Action item
Down to the last line, write out the entries below exactly and omit all pictures.
=== Begin Enclosure ===
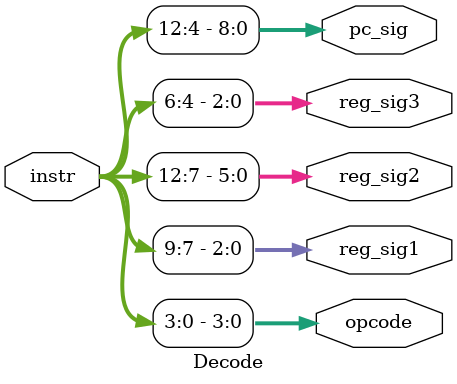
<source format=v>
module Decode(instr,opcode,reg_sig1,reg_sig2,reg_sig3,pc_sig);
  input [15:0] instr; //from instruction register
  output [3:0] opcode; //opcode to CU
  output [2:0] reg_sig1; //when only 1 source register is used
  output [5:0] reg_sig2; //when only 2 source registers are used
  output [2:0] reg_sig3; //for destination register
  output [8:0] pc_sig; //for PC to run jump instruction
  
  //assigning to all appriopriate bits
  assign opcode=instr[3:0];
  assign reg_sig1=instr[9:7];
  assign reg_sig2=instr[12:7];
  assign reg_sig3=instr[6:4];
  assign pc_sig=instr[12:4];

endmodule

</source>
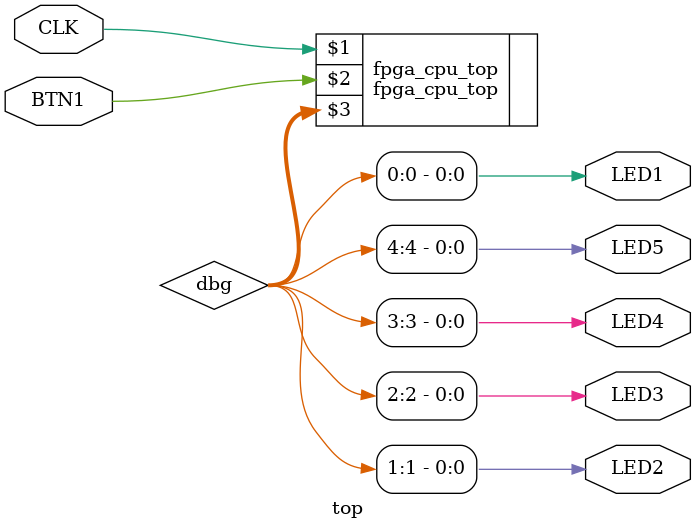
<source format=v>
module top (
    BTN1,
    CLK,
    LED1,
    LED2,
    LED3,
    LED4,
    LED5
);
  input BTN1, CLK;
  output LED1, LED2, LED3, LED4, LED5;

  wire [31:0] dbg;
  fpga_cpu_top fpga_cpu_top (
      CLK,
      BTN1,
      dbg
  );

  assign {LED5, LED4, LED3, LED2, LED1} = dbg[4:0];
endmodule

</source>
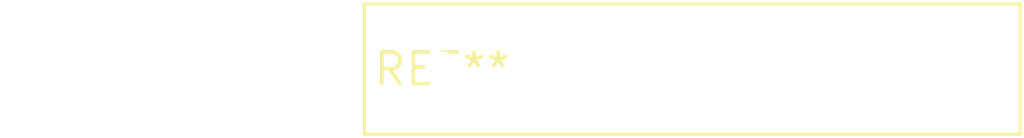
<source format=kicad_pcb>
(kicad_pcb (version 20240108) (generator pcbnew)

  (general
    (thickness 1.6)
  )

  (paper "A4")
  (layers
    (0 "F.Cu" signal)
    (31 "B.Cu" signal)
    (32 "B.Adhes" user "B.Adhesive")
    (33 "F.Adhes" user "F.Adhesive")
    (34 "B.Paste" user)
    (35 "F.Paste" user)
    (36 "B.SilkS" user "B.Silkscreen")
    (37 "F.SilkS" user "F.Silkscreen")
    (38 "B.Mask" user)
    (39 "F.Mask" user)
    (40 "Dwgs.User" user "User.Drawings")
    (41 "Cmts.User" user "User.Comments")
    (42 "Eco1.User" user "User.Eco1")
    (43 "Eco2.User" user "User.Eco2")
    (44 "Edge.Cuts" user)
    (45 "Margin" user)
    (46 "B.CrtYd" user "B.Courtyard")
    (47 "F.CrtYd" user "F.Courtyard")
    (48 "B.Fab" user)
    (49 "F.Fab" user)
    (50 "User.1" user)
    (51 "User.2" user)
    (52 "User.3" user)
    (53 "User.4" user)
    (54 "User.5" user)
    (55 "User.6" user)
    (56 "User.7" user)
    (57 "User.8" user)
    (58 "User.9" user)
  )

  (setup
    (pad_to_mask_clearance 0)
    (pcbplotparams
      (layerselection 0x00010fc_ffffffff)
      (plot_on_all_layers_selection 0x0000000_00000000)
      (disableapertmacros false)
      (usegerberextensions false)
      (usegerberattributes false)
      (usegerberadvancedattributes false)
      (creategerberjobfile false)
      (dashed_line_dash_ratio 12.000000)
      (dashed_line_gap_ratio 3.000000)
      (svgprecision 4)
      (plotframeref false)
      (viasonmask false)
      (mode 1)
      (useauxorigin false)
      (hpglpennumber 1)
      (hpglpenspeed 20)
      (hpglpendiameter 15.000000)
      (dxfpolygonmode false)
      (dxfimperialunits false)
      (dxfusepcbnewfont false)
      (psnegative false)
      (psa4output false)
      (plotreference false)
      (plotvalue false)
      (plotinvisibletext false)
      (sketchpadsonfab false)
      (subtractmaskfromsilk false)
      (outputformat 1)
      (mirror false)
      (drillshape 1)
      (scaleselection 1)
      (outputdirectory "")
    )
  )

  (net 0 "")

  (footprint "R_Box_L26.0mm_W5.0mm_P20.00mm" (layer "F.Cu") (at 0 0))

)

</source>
=== End Enclosure ===
Expected output
<source format=v>
module Decode(instr,opcode,reg_sig1,reg_sig2,reg_sig3,pc_sig);
  input [15:0] instr; //from instruction register
  output [3:0] opcode; //opcode to CU
  output [2:0] reg_sig1; //when only 1 source register is used
  output [5:0] reg_sig2; //when only 2 source registers are used
  output [2:0] reg_sig3; //for destination register
  output [8:0] pc_sig; //for PC to run jump instruction
  
  //assigning to all appriopriate bits
  assign opcode=instr[3:0];
  assign reg_sig1=instr[9:7];
  assign reg_sig2=instr[12:7];
  assign reg_sig3=instr[6:4];
  assign pc_sig=instr[12:4];

endmodule

</source>
<source format=v>
module top (
    BTN1,
    CLK,
    LED1,
    LED2,
    LED3,
    LED4,
    LED5
);
  input BTN1, CLK;
  output LED1, LED2, LED3, LED4, LED5;

  wire [31:0] dbg;
  fpga_cpu_top fpga_cpu_top (
      CLK,
      BTN1,
      dbg
  );

  assign {LED5, LED4, LED3, LED2, LED1} = dbg[4:0];
endmodule

</source>
<source format=kicad_pcb>
(kicad_pcb (version 20240108) (generator pcbnew)

  (general
    (thickness 1.6)
  )

  (paper "A4")
  (layers
    (0 "F.Cu" signal)
    (31 "B.Cu" signal)
    (32 "B.Adhes" user "B.Adhesive")
    (33 "F.Adhes" user "F.Adhesive")
    (34 "B.Paste" user)
    (35 "F.Paste" user)
    (36 "B.SilkS" user "B.Silkscreen")
    (37 "F.SilkS" user "F.Silkscreen")
    (38 "B.Mask" user)
    (39 "F.Mask" user)
    (40 "Dwgs.User" user "User.Drawings")
    (41 "Cmts.User" user "User.Comments")
    (42 "Eco1.User" user "User.Eco1")
    (43 "Eco2.User" user "User.Eco2")
    (44 "Edge.Cuts" user)
    (45 "Margin" user)
    (46 "B.CrtYd" user "B.Courtyard")
    (47 "F.CrtYd" user "F.Courtyard")
    (48 "B.Fab" user)
    (49 "F.Fab" user)
    (50 "User.1" user)
    (51 "User.2" user)
    (52 "User.3" user)
    (53 "User.4" user)
    (54 "User.5" user)
    (55 "User.6" user)
    (56 "User.7" user)
    (57 "User.8" user)
    (58 "User.9" user)
  )

  (setup
    (pad_to_mask_clearance 0)
    (pcbplotparams
      (layerselection 0x00010fc_ffffffff)
      (plot_on_all_layers_selection 0x0000000_00000000)
      (disableapertmacros false)
      (usegerberextensions false)
      (usegerberattributes false)
      (usegerberadvancedattributes false)
      (creategerberjobfile false)
      (dashed_line_dash_ratio 12.000000)
      (dashed_line_gap_ratio 3.000000)
      (svgprecision 4)
      (plotframeref false)
      (viasonmask false)
      (mode 1)
      (useauxorigin false)
      (hpglpennumber 1)
      (hpglpenspeed 20)
      (hpglpendiameter 15.000000)
      (dxfpolygonmode false)
      (dxfimperialunits false)
      (dxfusepcbnewfont false)
      (psnegative false)
      (psa4output false)
      (plotreference false)
      (plotvalue false)
      (plotinvisibletext false)
      (sketchpadsonfab false)
      (subtractmaskfromsilk false)
      (outputformat 1)
      (mirror false)
      (drillshape 1)
      (scaleselection 1)
      (outputdirectory "")
    )
  )

  (net 0 "")

  (footprint "R_Box_L26.0mm_W5.0mm_P20.00mm" (layer "F.Cu") (at 0 0))

)

</source>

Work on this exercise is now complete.